D’autre part, comme certains travaux de recherche l’ont mis en évidence, les pays du Nord qui ont opté pour une diplomatie féministe n’ont pas toujours évité l’écueil de l’approche néocoloniale, qu’il s’agisse de politiques de développement top-down ou de contradictions dans ces politiques, et cela malgré les mises en garde des mouvements féministes transnationaux contre le risque que la diplomatie féministe ne reprenne les mêmes codes que la diplomatique traditionnelle.

Il persiste, de fait, certains points aveugles. C’est pourquoi la dimension intersectionnelle est essentielle pour croiser les enjeux de genre, de classe et de race (et d’autres), et pour promouvoir une approche genrée de tous les sujets de l’agenda international, en tenant compte, en particulier, des besoins et des attentes des populations et des gouvernements sur le plan diplomatique, afin d’éviter l’ingérence.

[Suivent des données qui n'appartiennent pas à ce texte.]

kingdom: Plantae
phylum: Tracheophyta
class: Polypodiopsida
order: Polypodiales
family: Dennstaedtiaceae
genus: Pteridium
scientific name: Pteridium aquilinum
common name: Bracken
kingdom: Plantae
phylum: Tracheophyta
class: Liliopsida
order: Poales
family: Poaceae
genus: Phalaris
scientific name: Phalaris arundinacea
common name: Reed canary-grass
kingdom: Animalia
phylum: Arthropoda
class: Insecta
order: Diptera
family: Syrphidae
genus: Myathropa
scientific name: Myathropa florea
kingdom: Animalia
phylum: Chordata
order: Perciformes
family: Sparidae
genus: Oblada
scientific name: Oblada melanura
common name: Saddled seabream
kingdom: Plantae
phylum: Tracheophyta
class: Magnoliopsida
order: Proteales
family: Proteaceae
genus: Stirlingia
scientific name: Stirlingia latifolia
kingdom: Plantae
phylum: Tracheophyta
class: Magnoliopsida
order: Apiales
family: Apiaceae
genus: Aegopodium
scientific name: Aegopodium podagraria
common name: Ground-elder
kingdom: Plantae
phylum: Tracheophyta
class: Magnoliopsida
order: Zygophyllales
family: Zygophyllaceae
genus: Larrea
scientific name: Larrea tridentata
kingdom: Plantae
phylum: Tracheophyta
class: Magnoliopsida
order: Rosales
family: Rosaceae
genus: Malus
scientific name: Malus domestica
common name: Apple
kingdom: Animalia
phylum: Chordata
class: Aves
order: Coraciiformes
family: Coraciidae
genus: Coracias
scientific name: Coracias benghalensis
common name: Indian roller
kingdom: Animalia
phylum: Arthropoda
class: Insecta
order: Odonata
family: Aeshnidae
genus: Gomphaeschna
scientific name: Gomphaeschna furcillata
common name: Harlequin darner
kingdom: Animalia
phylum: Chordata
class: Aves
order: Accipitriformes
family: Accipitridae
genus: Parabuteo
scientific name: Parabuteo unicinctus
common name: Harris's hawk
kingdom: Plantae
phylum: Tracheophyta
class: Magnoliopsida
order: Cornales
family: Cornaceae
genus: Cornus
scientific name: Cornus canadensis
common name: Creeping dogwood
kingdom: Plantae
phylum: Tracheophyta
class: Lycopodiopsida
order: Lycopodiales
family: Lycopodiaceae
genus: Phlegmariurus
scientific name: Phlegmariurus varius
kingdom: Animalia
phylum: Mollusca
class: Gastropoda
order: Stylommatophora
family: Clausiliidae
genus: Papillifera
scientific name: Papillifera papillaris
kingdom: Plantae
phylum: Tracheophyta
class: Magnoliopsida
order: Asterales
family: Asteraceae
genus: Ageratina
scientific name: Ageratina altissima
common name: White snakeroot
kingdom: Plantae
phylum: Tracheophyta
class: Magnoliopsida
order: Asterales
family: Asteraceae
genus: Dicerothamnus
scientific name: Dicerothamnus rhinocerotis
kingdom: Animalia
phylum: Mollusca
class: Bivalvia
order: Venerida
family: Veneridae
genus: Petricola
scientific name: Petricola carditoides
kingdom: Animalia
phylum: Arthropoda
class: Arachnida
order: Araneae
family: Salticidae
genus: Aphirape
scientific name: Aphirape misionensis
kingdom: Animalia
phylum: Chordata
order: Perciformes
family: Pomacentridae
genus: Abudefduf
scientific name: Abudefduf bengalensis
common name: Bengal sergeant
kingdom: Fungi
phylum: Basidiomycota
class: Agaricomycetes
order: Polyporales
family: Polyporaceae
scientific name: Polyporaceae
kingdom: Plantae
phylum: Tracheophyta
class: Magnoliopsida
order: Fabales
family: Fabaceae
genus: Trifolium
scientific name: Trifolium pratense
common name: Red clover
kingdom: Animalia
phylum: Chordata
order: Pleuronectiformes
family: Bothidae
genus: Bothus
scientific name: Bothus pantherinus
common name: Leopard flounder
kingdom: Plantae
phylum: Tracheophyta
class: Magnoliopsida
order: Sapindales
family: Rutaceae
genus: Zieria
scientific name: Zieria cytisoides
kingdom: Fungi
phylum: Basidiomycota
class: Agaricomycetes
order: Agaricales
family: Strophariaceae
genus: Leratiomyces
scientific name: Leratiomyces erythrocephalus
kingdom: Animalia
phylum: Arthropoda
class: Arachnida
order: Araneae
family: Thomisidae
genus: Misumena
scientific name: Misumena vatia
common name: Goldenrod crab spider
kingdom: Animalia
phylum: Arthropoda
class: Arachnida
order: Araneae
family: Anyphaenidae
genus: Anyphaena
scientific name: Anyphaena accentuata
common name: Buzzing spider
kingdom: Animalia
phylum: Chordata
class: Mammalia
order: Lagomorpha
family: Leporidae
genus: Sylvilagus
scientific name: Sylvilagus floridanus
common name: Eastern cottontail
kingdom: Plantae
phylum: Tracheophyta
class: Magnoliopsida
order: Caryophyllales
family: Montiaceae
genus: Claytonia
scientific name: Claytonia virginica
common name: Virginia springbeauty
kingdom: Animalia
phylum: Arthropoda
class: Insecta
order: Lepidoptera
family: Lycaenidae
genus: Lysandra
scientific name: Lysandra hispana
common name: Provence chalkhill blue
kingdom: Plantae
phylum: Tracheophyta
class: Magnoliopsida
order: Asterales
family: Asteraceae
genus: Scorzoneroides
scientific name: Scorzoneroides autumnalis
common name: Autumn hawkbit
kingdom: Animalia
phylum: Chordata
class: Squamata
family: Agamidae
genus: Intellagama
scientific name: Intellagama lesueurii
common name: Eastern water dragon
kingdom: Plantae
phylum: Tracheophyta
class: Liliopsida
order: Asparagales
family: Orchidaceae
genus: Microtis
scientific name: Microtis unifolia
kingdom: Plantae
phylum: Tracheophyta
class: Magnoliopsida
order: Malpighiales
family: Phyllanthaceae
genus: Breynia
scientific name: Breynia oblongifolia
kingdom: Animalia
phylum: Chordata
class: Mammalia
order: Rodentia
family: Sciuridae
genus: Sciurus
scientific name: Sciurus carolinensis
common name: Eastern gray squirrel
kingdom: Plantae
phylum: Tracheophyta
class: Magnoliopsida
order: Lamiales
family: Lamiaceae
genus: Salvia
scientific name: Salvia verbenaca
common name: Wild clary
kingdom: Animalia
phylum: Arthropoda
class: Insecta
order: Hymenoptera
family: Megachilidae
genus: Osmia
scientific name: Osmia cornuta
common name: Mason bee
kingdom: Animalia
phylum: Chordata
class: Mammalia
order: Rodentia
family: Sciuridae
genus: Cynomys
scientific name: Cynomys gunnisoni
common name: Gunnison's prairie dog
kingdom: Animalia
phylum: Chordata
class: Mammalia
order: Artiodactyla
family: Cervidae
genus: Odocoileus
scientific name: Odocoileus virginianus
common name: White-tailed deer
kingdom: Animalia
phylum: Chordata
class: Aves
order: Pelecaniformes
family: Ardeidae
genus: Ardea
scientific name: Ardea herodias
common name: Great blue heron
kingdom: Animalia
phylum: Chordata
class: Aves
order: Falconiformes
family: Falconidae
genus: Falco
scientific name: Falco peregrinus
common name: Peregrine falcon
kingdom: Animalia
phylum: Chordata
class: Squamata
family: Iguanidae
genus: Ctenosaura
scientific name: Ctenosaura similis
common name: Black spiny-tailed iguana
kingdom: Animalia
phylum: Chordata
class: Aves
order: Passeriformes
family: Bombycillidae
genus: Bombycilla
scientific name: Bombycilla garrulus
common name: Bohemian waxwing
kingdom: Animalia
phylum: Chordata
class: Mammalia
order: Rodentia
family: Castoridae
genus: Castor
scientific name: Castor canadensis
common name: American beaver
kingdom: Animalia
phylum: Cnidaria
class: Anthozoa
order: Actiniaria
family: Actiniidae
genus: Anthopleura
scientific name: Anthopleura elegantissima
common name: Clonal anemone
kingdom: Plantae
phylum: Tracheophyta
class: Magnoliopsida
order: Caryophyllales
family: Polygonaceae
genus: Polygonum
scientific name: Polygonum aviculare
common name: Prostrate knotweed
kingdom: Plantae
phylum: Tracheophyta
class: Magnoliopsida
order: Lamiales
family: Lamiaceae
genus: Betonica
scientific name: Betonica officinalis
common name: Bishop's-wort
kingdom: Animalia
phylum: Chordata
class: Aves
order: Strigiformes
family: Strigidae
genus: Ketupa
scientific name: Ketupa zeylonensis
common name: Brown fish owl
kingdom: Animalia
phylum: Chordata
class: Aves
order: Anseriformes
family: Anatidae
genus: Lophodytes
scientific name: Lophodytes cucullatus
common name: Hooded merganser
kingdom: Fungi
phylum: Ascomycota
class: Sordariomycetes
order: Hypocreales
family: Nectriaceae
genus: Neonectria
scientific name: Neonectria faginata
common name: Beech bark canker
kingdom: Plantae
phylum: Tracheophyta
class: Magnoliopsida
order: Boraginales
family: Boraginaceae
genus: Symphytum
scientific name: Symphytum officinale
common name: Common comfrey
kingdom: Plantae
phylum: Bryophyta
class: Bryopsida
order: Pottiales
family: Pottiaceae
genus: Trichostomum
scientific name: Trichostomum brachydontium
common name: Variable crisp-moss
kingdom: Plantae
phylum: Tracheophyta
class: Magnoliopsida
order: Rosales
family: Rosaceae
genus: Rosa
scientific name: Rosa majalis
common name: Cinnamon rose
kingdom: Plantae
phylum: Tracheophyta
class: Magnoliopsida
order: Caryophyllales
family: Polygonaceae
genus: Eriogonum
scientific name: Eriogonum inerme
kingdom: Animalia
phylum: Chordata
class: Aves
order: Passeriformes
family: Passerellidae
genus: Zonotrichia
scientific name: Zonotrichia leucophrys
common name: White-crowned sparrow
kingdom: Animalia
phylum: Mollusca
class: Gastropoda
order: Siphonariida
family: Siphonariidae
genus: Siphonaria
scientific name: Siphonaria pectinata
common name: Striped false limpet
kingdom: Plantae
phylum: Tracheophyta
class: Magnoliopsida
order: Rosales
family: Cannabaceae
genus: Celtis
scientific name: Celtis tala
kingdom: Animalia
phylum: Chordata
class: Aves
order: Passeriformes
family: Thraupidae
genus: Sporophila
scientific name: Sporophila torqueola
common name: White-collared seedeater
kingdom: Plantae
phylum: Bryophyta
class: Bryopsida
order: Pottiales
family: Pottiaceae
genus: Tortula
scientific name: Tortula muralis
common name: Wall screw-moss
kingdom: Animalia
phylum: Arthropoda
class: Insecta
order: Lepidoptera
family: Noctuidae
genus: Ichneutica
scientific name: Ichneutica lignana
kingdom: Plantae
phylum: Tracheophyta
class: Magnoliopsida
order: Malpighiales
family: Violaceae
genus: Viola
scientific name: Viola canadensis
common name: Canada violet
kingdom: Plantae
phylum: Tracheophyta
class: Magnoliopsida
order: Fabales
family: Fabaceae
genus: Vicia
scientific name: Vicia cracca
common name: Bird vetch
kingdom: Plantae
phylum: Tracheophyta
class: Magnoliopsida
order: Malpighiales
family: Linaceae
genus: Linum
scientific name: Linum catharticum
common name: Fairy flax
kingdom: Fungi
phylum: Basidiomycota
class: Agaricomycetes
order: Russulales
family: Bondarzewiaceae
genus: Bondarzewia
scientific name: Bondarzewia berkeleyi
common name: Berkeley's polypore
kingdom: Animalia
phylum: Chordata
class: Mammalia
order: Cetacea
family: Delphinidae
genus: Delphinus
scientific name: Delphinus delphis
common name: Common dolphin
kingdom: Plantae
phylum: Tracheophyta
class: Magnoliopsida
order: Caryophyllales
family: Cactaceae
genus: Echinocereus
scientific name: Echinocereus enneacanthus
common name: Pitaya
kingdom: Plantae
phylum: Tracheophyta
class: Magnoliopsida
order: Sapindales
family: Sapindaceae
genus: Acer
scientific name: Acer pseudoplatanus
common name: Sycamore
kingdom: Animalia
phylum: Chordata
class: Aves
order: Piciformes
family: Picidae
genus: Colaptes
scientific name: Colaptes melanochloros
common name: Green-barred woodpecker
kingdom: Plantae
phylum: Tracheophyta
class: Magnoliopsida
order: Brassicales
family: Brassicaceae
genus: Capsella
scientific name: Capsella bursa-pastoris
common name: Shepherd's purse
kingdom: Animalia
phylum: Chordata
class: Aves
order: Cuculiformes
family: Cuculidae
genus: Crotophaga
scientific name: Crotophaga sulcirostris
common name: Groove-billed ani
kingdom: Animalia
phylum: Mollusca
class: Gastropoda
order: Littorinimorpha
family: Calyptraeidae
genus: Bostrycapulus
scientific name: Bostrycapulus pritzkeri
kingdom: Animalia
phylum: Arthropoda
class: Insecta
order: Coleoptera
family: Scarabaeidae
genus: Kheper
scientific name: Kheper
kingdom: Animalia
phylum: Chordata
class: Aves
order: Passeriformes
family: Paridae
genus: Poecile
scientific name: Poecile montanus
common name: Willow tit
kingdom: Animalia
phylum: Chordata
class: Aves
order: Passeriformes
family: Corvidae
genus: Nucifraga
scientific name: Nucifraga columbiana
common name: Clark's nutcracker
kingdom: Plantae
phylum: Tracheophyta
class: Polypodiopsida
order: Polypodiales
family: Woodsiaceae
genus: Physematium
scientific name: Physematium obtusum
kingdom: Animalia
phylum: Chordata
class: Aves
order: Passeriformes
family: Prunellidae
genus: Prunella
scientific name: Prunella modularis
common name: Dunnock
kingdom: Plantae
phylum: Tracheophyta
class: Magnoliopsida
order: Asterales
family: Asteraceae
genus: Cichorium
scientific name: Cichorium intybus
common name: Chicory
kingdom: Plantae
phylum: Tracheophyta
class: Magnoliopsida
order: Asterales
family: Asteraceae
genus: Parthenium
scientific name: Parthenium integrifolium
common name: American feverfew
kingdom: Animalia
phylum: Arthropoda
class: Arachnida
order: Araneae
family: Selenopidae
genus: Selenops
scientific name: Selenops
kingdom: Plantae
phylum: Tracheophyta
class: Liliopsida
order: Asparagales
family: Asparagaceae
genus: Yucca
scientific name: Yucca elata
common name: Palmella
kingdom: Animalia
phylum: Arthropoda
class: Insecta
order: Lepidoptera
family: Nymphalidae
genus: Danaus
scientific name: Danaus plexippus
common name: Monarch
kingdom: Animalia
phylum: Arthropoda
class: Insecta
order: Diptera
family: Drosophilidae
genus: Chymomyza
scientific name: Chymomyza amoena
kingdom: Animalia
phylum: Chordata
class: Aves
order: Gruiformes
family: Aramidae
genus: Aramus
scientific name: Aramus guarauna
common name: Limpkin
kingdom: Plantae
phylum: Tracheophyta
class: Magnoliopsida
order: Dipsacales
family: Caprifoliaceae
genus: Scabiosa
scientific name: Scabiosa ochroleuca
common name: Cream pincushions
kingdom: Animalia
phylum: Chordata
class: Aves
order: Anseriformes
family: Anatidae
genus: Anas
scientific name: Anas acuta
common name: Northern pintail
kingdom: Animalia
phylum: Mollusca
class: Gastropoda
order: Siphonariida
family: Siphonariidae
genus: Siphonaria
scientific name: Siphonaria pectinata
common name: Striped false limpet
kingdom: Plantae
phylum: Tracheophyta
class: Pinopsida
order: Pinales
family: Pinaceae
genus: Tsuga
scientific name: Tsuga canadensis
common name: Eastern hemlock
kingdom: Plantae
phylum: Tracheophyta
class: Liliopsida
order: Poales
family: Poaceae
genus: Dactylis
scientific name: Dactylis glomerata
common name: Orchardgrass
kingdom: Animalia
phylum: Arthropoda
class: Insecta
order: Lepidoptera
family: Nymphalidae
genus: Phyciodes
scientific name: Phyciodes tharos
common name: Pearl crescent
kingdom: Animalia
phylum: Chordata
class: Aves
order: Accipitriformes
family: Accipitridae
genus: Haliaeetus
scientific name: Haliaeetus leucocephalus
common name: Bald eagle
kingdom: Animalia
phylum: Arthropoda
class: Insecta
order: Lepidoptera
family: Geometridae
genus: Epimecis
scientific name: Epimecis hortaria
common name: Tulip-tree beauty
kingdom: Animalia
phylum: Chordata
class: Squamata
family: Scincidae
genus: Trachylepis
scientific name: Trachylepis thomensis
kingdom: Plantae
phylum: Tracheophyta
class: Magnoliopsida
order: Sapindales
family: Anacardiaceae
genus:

L’apport de la recherche académique et participative via des protocoles scientifiques faisant appel aux acteurs et actrices de terrain, aux citoyen·ne·s, aux associations, est indispensable. Elle permet d’appréhender le réel dans sa transversalité, en priorisant la dignité humaine, l’égalité et l’inclusion, tout en évitant le piège du relativisme culturel. C’est le seul moyen de résoudre la tension entre idéalisme et pragmatisme.

Pour une diplomatie « consciente du genre »

Peuvent enfin perdurer des visions essentialistes selon lesquelles, en particulier, les femmes sont plus pacifistes et les hommes sont plus violents, et que les femmes en sont les principales victimes dans le monde. Or beaucoup d’hommes sont exploités économiquement et violentés, y compris sur des bases genrées, comme dans certaines situations de guerre. C’est la raison pour laquelle il est important de prendre en compte les questions de masculinités tout autant que de féminités dans une diplomatie qui pourrait prendre le nom de « diplomatie consciente du genre », et d’impliquer les hommes.

La diplomatie féministe est, cependant, un intéressant laboratoire social du changement : nouveaux paradigmes pour les politiques publiques – approches, méthodes, agendas – qui rompent avec les hiérarchies genrées dans la politique internationale, promotion d’une croissance inclusive et durable pour toutes et tous, implication des populations et corps intermédiaires. Le féminisme démontre, ici encore, sa puissante capacité transformatrice des rapports sociaux.